● AIM OF THE TASK
Gather all lines in the entries below that include the word "Audiotechnik".

● ENTRIES PROVIDED

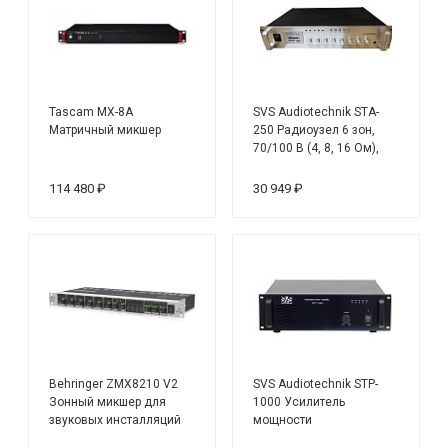
Tascam MX-8A
SVS Audiotechnik STA-
Матричный микшер
250 Радиоузел 6 зон,
70/100 В (4, 8, 16 Ом),
усилитель мощности 250
Вт
114 480 ₽
30 949 ₽
Behringer ZMX8210 V2
SVS Audiotechnik STP-
Зонный микшер для
1000 Усилитель
звуковых инсталляций
мощности
трансляционный, выход:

● RESULT OF THIS EXERCISE
SVS Audiotechnik STA-
SVS Audiotechnik STP-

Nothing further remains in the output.